The paper tackled the problem of learning spatiotemporal advection-diffusion processes by introducing a compositional physics-aware neural network (FINN), which achieved superior modeling accuracy and out-of-distribution generalization, outperforming state-of-the-art models with only one tenth of the parameters on average and even revealing unknown physical factors in real-world data.

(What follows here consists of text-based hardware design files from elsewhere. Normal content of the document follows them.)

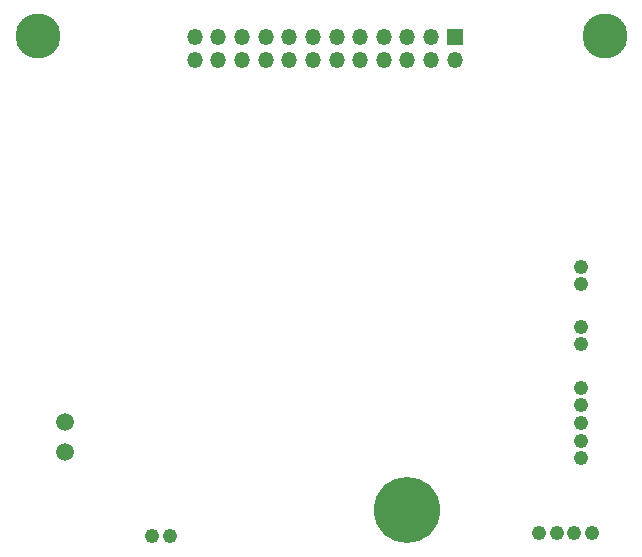
<source format=gbr>
%TF.GenerationSoftware,KiCad,Pcbnew,(5.1.12)-1*%
%TF.CreationDate,2022-08-25T11:39:19-06:00*%
%TF.ProjectId,SpritePCB,53707269-7465-4504-9342-2e6b69636164,rev?*%
%TF.SameCoordinates,Original*%
%TF.FileFunction,Soldermask,Bot*%
%TF.FilePolarity,Negative*%
%FSLAX46Y46*%
G04 Gerber Fmt 4.6, Leading zero omitted, Abs format (unit mm)*
G04 Created by KiCad (PCBNEW (5.1.12)-1) date 2022-08-25 11:39:19*
%MOMM*%
%LPD*%
G01*
G04 APERTURE LIST*
%ADD10O,1.350000X1.350000*%
%ADD11R,1.350000X1.350000*%
%ADD12C,1.498600*%
%ADD13C,1.244600*%
%ADD14C,5.600000*%
%ADD15C,3.800000*%
G04 APERTURE END LIST*
D10*
%TO.C,J1*%
X46300000Y-44539000D03*
X46300000Y-42539000D03*
X48300000Y-44539000D03*
X48300000Y-42539000D03*
X50300000Y-44539000D03*
X50300000Y-42539000D03*
X52300000Y-44539000D03*
X52300000Y-42539000D03*
X54300000Y-44539000D03*
X54300000Y-42539000D03*
X56300000Y-44539000D03*
X56300000Y-42539000D03*
X58300000Y-44539000D03*
X58300000Y-42539000D03*
X60300000Y-44539000D03*
X60300000Y-42539000D03*
X62300000Y-44539000D03*
X62300000Y-42539000D03*
X64300000Y-44539000D03*
X64300000Y-42539000D03*
X66300000Y-44539000D03*
X66300000Y-42539000D03*
X68300000Y-44539000D03*
D11*
X68300000Y-42539000D03*
%TD*%
D12*
%TO.C,J6*%
X35306000Y-75184001D03*
X35306000Y-77683999D03*
%TD*%
D13*
%TO.C,J7*%
X78994000Y-68580001D03*
X78994000Y-67079999D03*
%TD*%
%TO.C,J5*%
X42671999Y-84836000D03*
X44172001Y-84836000D03*
%TD*%
%TO.C,J4*%
X78994000Y-63500001D03*
X78994000Y-61999999D03*
%TD*%
%TO.C,J3*%
X78994000Y-78232000D03*
X78994000Y-76732000D03*
X78994000Y-75232001D03*
X78994000Y-73732001D03*
X78994000Y-72232002D03*
%TD*%
%TO.C,J2*%
X79938001Y-84582000D03*
X78438002Y-84582000D03*
X76938000Y-84582000D03*
X75438000Y-84582000D03*
%TD*%
D14*
%TO.C,H3*%
X64300000Y-82603886D03*
%TD*%
D15*
%TO.C,H2*%
X81000000Y-42453900D03*
%TD*%
%TO.C,H1*%
X33000000Y-42453900D03*
%TD*%
M02*

</source>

We introduce a compositional physics-aware FInite volume Neural Network (FINN) for learning spatiotemporal advection-diffusion processes. FINN implements a new way of combining the learning abilities of artificial neural networks with physical and structural knowledge from numerical simulation by modeling the constituents of partial differential equations (PDEs) in a compositional manner. Results on both one- and two-dimensional PDEs (Burgers', diffusion-sorption, diffusion-reaction, Allen--Cahn) demonstrate FINN's superior modeling accuracy and excellent out-of-distribution generalization ability beyond initial and boundary conditions. With only one tenth of the number of parameters on average, FINN outperforms pure machine learning and other state-of-the-art physics-aware models in all cases -- often even by multiple orders of magnitude. Moreover, FINN outperforms a calibrated physical model when approximating sparse real-world data in a diffusion-sorption scenario, confirming its generalization abilities and showing explanatory potential by revealing the unknown retardation factor of the observed process.